Sensitivity Analysis. To assess the impact of further adjustment for energy intake, a sensitivity analysis was performed with PAS and MWAS, adding daily kilocalorie intake as a covariate.

3. Results

3.1. Study Population Characteristics

At the study visit, the average age of participants was 19.7 years (SD: 1.2), and 61% were of Hispanic or Latino ethnicity (Table 1). The participant demographics were similar in those with high (above or equal to the median) and low (below the median) diet quality scores, except for age and energy intake, which were higher in those with below-median DASH scores. The participants had a mean HEI score of 52.7 (SD: 13.0) out of 100 and a mean DASH score of 2.3 (1.5) out of 8. HEI and DASH scores were significantly positively correlated (r = 0.45, p < 0.001). Of the 155 MetaAIR participants with complete diet assessment data, 1 was missing proteomics data, and 31 were missing metabolomics, leaving 154 and 124 with complete data for proteomics and metabolomics analyses, respectively.
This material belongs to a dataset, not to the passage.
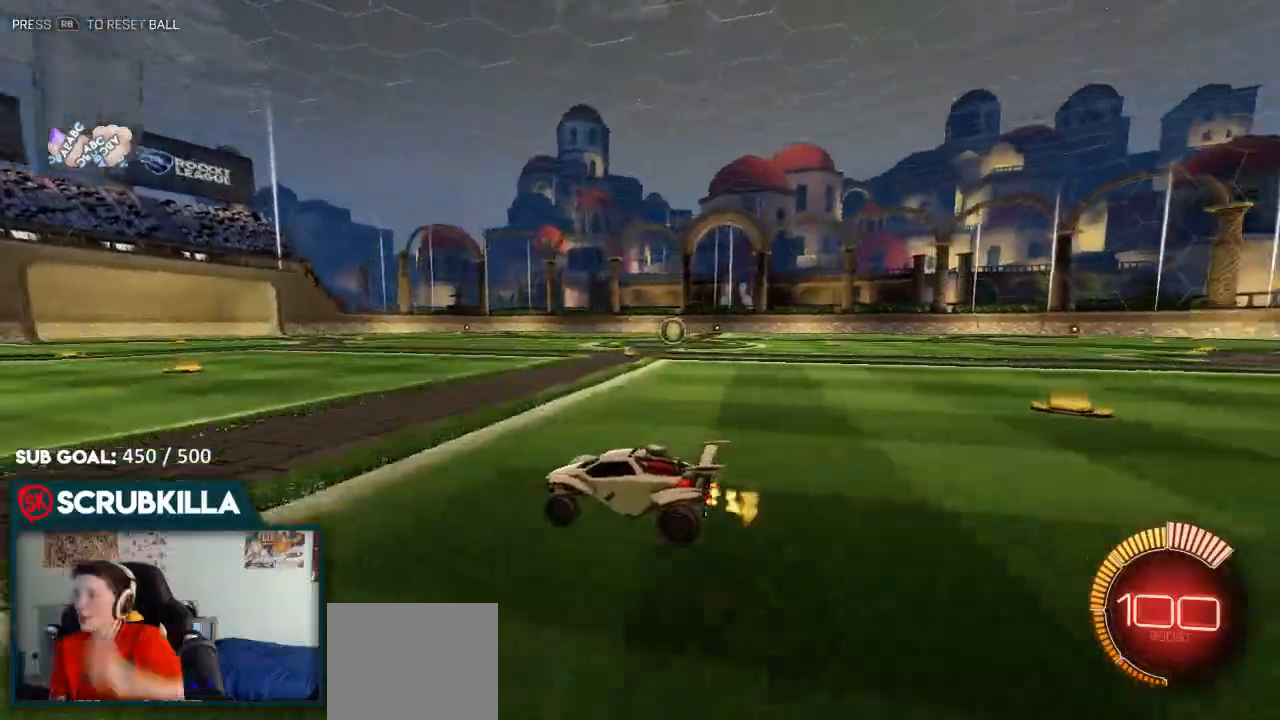
{"buttons": ["A", "B", "X", "R2"], "left_stick": "center", "right_stick": "center", "events": [[217, "A", "down"], [300, "X", "down"], [350, "A", "up"], [350, "Y", "down"], [433, "Y", "up"], [483, "A", "down"], [483, "B", "down"]]}
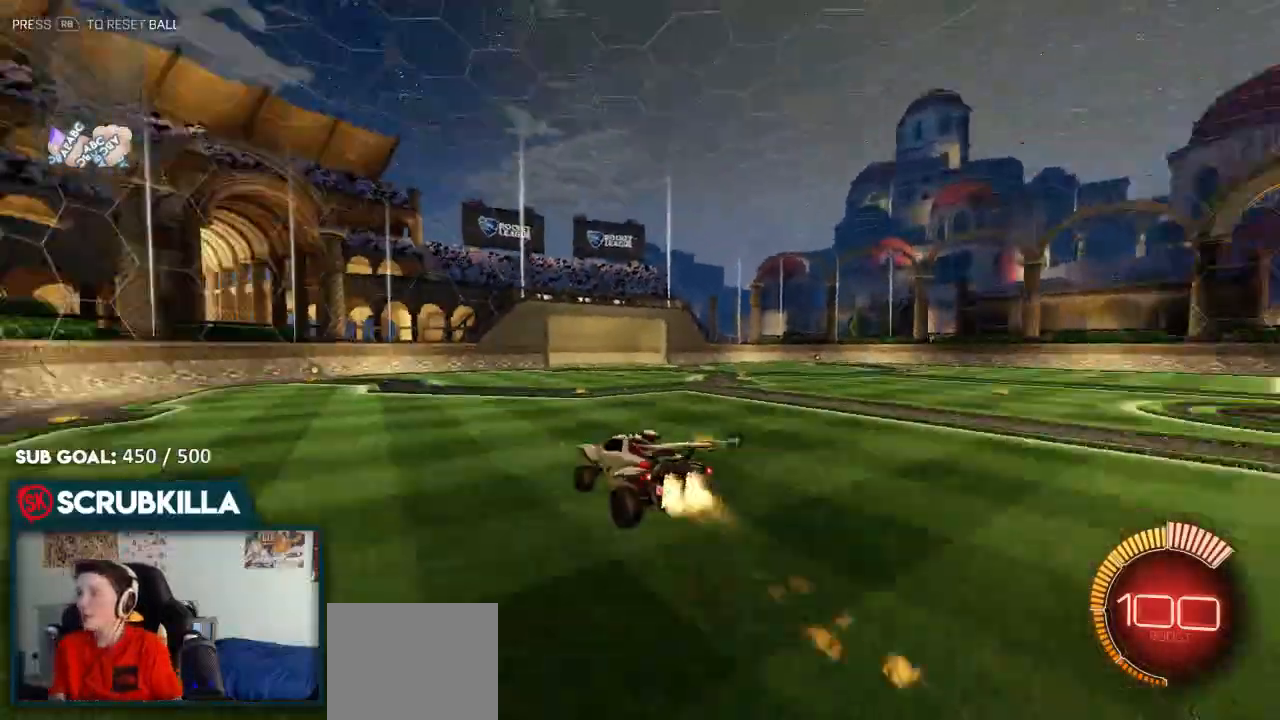
{"buttons": ["B", "R2"], "left_stick": "center", "right_stick": "center", "events": [[133, "B", "up"], [200, "A", "up"], [200, "X", "up"], [417, "B", "down"]]}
3.2. Diet Quality Was Associated with Proteins and Metabolites

PAS identified 44 proteins associated with HEI and 25 associated with the DASH score at a p-value threshold of 0.05 (Figure 1A). This represented 64 (17.5%) unique features associated with at least one diet quality index. There were five features (ACY1, ADH4, AGXT, F7, and GSTA1) associated with both diet indices (Table S2). These proteins were all inversely associated with HEI and DASH and were involved in amino acid metabolism, immunity, lipid metabolism, and hemostasis. No proteins were statistically significantly associated with either diet quality index after adjustment for multiple comparisons (q < 0.05).
MWAS was performed on all 23,173 untargeted metabolomic features to examine their associations with each diet quality index. We found that 1250 metabolomic features were associated with the HEI, and 1106 were associated with DASH scores (Table S3). Of the 2101 (9.0%) unique features associated with either diet quality index at a p-value threshold of 0.05, 38 had confirmed annotations (Figure 1B, Table S4). These metabolites included compounds belonging to groups such as amino acids and components of amino acid metabolism, fatty acids, bile acids, and pesticides. Six annotated metabolites were associated with both diet indices: undecylenic acid (a medium-chain fatty acid) and betaine (an amino acid derivative) were positively associated with HEI and DASH, while iprovalicarb and pyracarbolid (fungicides), stearidonic acid (an omega-3 fatty acid and derivative of lineolic acid), and hyodeoxychoic acid (a bile acid) were inversely associated with HEI and DASH. After adjustment for multiple comparisons (q < 0.05), five features were associated with DASH (Table S3). None of these features had confirmed annotations.
After further adjustment for energy intake in the sensitivity analysis, 42 proteins were associated with HEI, and 26 were associated with DASH (p < 0.05) (Table S5), representing 62 unique proteins. Six were associated with both diet indices: ACY1, F7, GSTA1, HMOX1, NECTIN2, and RARRES2. No proteins were associated with either diet quality index after adjustment for multiple comparisons (q < 0.05).
MWAS results further differed after energy adjustment: 1563 proteins were associated with HEI, and 1236 were associated with DASH (Table S6). Of these, twenty-eight had confirmed annotations and six were associated with both diet indices: n-formylglycine, 2-methyl-4-pentenoic acid, indole-3-aldehyde, methyl jasmonate, 5-deoxyadenosine, and ipconazole (Table S7). After adjustment for multiple comparisons (q < 0.05), no metabolomic features were associated with HEI and one unannotated feature was associated with DASH (Table S6).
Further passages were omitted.